Het gesol met Sneijder is illustratief voor het gezwabber. Sinds het begin van de voorbereiding had Advocaat al zijn bedenkingen. Hij vreesde dat 'young Wesley' de fysieke strijd zou gaan verliezen, terwijl Sneijder het juist omdraaide en van mening was dat Duitsland achter Nederland moest aanlopen.
"We gaan altijd van onze eigen kracht uit", zei Advocaat vooraf nog, maar die krasse taal strookt niet met zijn opvattingen. Hij durft Arjen Robben niet te brengen, maar valt terug op Boudewijn Zenden. Hij durft Sneijder niet te laten duelleren met de Duitsers, maar komt met een ingewikkelde theorie over 4-3-3, waarin drie linksbenige spelers op papier het middenveld bemannen. Om vervolgens het elftal te zien overhellen, waardoor Andy van der Meyde er aan de rechterkant verloren bij liep. Het is te hopen dat Advocaat in de aanloop naar de tweede wedstrijd niet hetzelfde scenario raadpleegt. Of zal de angst voor de Tsjechen weer groter zijn dan het geloof in een dominerend Oranje?

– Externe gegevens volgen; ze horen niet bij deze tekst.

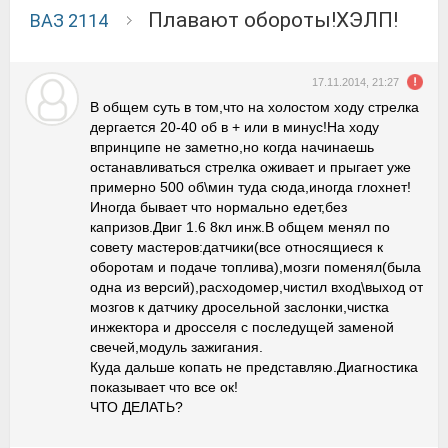
Плавают обороты!ХЭЛП!
ВАЗ 2114
17.11.2014, 21:27
В общем суть в том,что на холостом ходу стрелка
дергается 20-40 об в + или в минус!На ходу
впринципе не заметно,но когда начинаешь
останавливаться стрелка оживает и прыгает уже
примерно 500 об\мин туда сюда,иногда глохнет!
Иногда бывает что нормально едет,без
капризов.Двиг 1.6 8кл инж.В общем менял по
совету мастеров:датчики(все относящиеся к
оборотам и подаче топлива),мозги поменял(была
одна из версий),расходомер,чистил вход\выход от
мозгов к датчику дросельной заслонки,чистка
инжектора и дросселя с последущей заменой
свечей,модуль зажигания.
Куда дальше копать не представляю.Диагностика
показывает что все ок!
ЧТО ДЕЛАТЬ?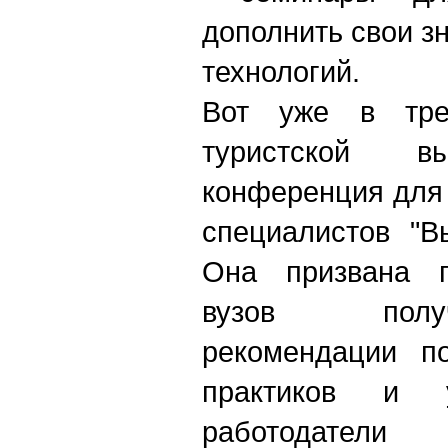
дополнить свои з
технологий.
Вот уже в тре
туристской вы
конференция для
специалистов "В
Она призвана п
вузов полу
рекомендации п
практиков и 
работодате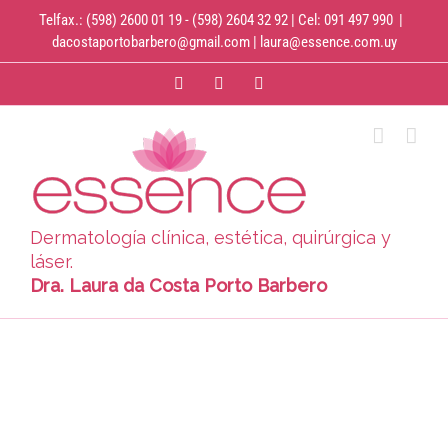
Saltar
Telfax.: (598) 2600 01 19 - (598) 2604 32 92 | Cel: 091 497 990
|
al
dacostaportobarbero@gmail.com | laura@essence.com.uy
contenido
Facebook
Instagram
WhatsApp
Dermatología clínica, estética, quirúrgica y
láser.
Dra. Laura da Costa Porto Barbero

"Ik had begrepen dat ik het goed heb gedaan", zei Sneijder over de eerste weken. Juist omdat hij die indruk kreeg, kwam de klap zo hard aan. De man van 1 miljard, zoals hij na de wedstrijd tegen Schotland werd genoemd, voegt ook als hij niet uitblinkt altijd wel iets toe aan het stramme spel van Oranje. "Sneijder zorgde in de tweede helft voor de ommekeer", vond analist Johan Cruyff. "Hij leek de enige die wist wat hij deed. Hij speelde vooruit, de rest niet."
Vanwege bovenstaande uitlatingen was het zo frappant dat Advocaat, geconfronteerd met de rol van Sneijder, na afloop luchtig opmerkte dat invallen veel makkelijker is. Het klonk kinderachtig. Alsof hij niet wilde erkennen dat Nederland, door vooruit te voetballen, de Duitsers veel eerder in de houdgreep had kunnen nemen. Zoals het ook erg goedkoop was om Johnny Heitinga en Wilfred Bouma te bekritiseren. De jonge verdedigers zijn makkelijke slachtoffers.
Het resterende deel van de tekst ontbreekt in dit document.